Gretyl was better than Etcetera had any right to expect. Seth told him what she’d done, and though she rarely heard from Dis—the sim was running on the safe room’s own servers, to avoid the risk of discovery through mountains of traffic where none was expected—the terse messages made her stoic, if not cheerful. According to Dis, Iceweasel was sane and intact despite torture. She was made of indomitable steel. “If she’s not losing her shit, how could I?” Gretyl said, one morning, as Limpopo brought them coffium and fresh rolls.

“You going to sing?” Limpopo said. Etcetera looked sharply at her. Gretyl had a beautiful voice, torchy. Back in the ancient days of the B&B common room, she’d passed evenings singing songs from her deep repertoire, accompanied by zero or more B&B musicians. A capella, she was astounding; with a band, she was transcendent. But she hadn’t sung since Iceweasel was taken from her.

“At the party?” Gretyl said.

“At the party.”

“Is there a band?” Etcetera thought she was looking for an out—I don’t think I could do it unaccompanied or we don’t have time to practice—but her eyes glinted.

“The spacies have a couple of bands, but I don’t know if they’re any good.”

Pocahontas—who’d flitted through the common space, directing people as they set up for the party—homed in on them, having followed this conversation on the hoof.

“There’s a good band and a so-so band,” she said.

“What kind of music?”

“The good band is loud and fast.
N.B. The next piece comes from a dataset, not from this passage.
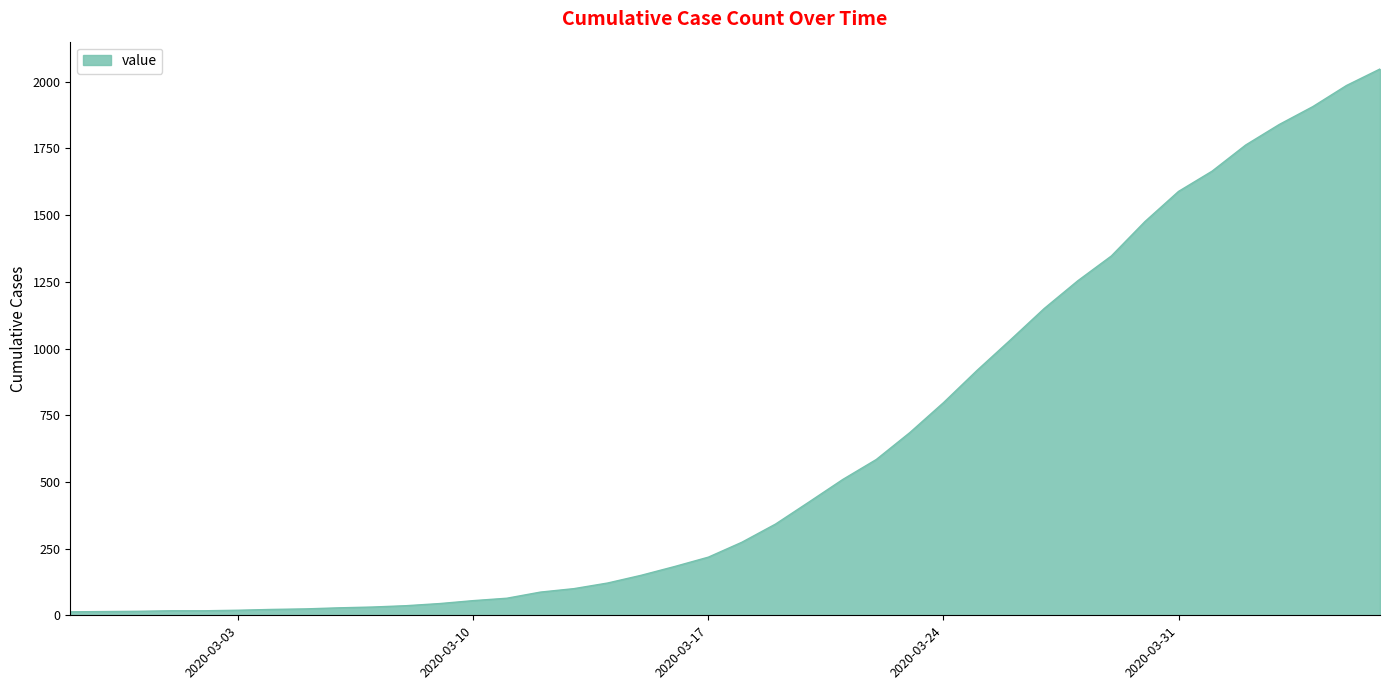

What is the difference between the maximum and minimum values?

2035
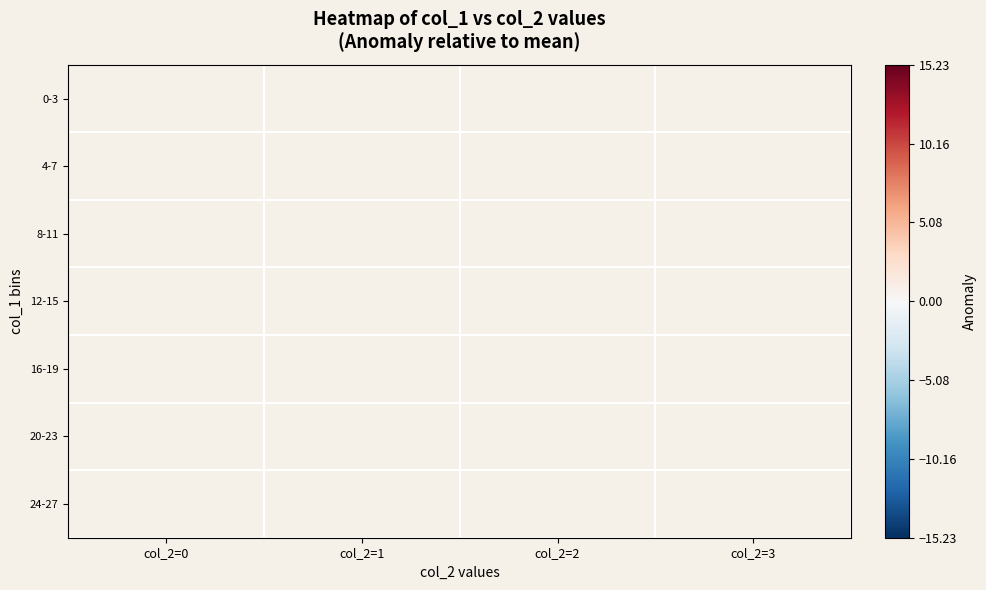

Which has a higher value, col_2=3 or col_2=0?

col_2=0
The so-so band does folk stuff.”

“I’ll sing with both of them,” she said.

Pocahontas gave her hand a squeeze. “Done. Thanks.”

“You want some coffium?” Etcetera said. Watching Pocahontas dash around made him exhausted.

“I don’t drug.”

They all looked uncomfortable. Etcetera hadn’t known any First Nations people personally, but he knew there was stuff about booze and other substances. He shrugged. They were all walkaways, right? Man, woman, white, brown, First Nations, or otherwise.
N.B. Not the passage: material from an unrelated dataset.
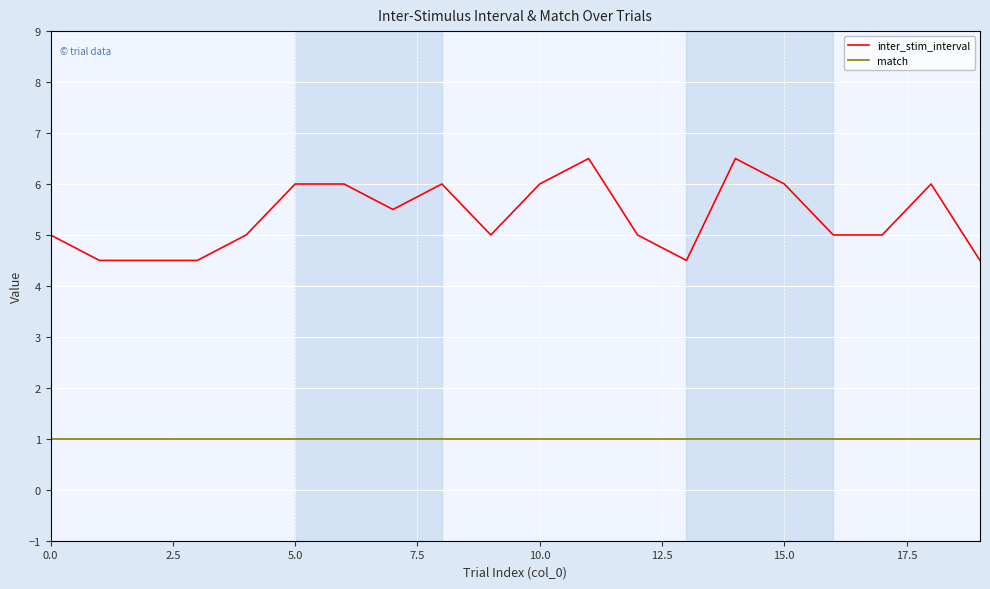

What is the highest value of the inter_stim_interval series?

6.5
“Sorry,” Limpopo said. He wondered if he should have apologized, too. He felt stupid and anxious, and that meant it was something he should be paying attention to.

“No biggie. Your neurotransmitters are your own business.”
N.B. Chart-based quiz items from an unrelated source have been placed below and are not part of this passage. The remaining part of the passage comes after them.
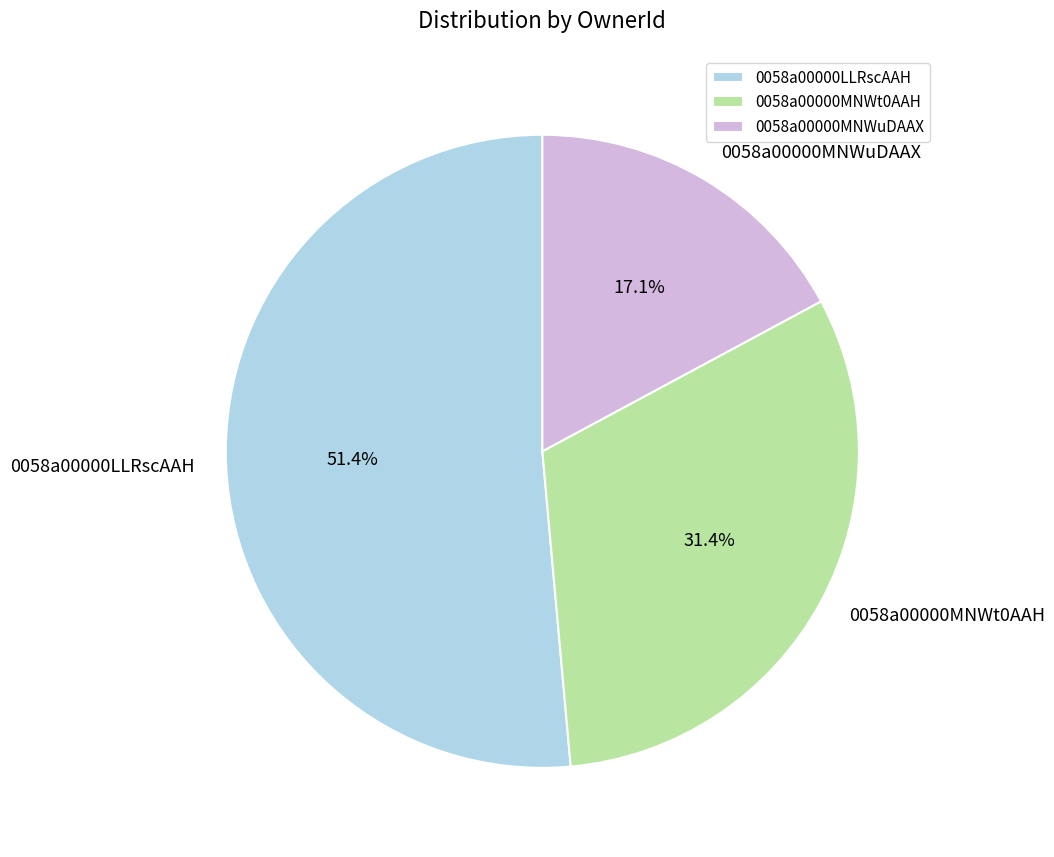

What is the ratio of the value at 0058a00000MNWuDAAX to the value at 0058a00000LLRscAAH?

0.3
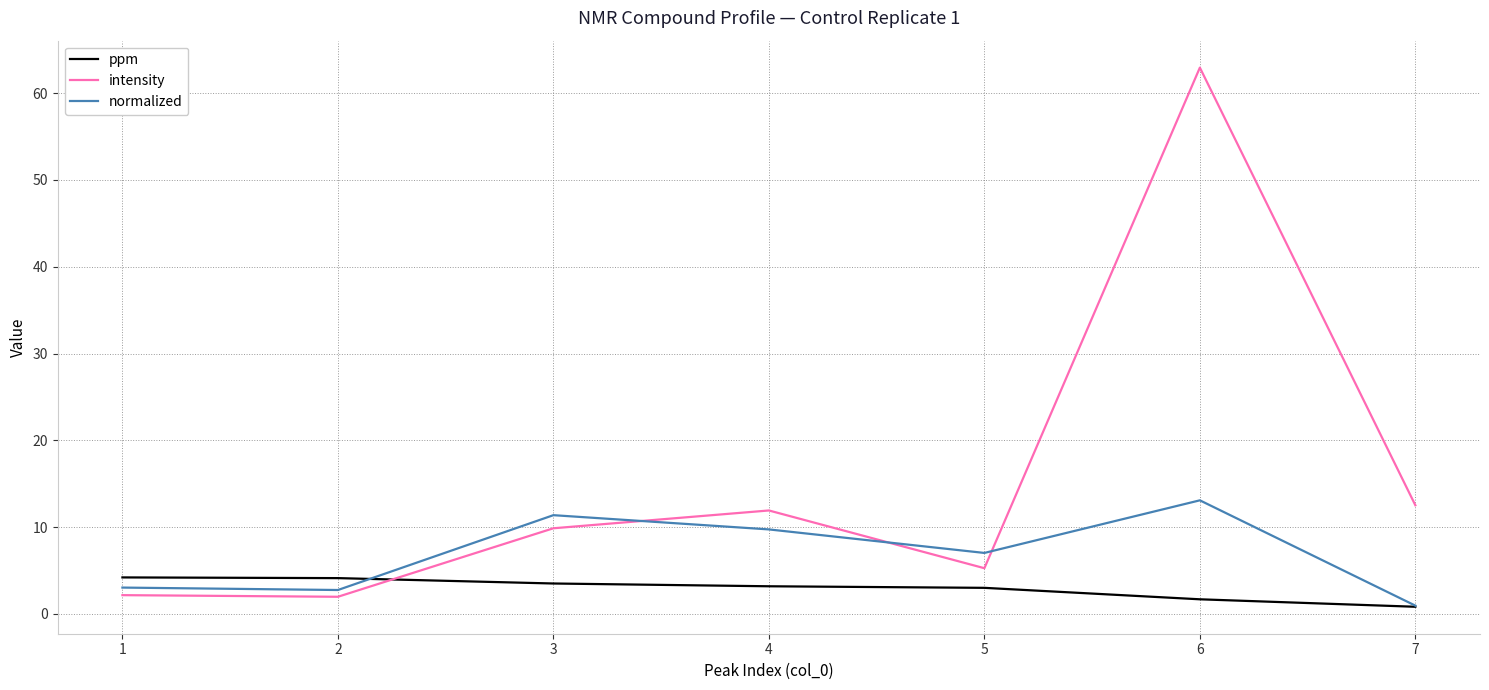

Read the ppm value at 7.

0.8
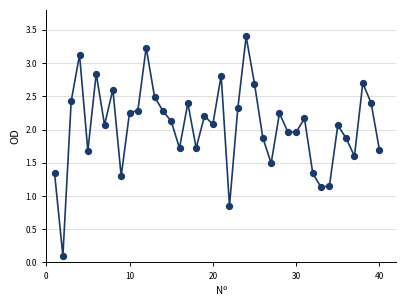

What is the greatest value displayed?

3.4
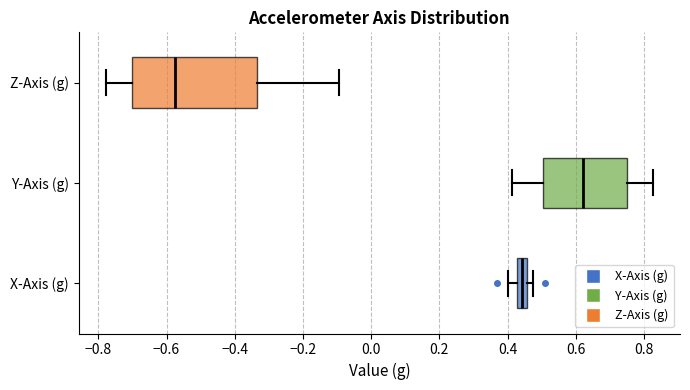

Where does the left whisker of the box for X-Axis (g) end on the x-axis? The values are not printed on the chart, so give them approximately, as read against the axis.

0.40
“What can we do to help?” Etcetera looked for a better subject.

Instantly: “Get the fab to Dead Lake,” she said. “They can’t come to the party without protective suits.”

“Ah,” Etcetera said. He should have known she’d say that.

“We’ll all get on it,” Limpopo said, and squeezed his hand, though whether it was sympathy or a reminder to live up to his promises, he couldn’t say. “Count on us.”

“I am,” she said, with the solemn simplicity that she had in endless supply. It killed the mood’s lightness, made them gravely committed to throwing a party of unparalleled fun. Pocahontas looked from face to face, smiled, and launched herself in the direction of another group.

Gretyl watched her go. “She’s amazing. A party.” She shook her head. “And now we’ve got to get those fab parts, what, seventy klicks?”

“Sorry.”

“Nothing to apologize for. It’s high time we got the cargo-train running.” She drank her coffium. “Some of that stuff is wedged tight and won’t come out without a fight. We’ll hack it out. It’ll be tough in the suits.”

“Yeah.”

“Don’t be glum,” Limpopo said. “It’ll be fun to do hard work for a change.”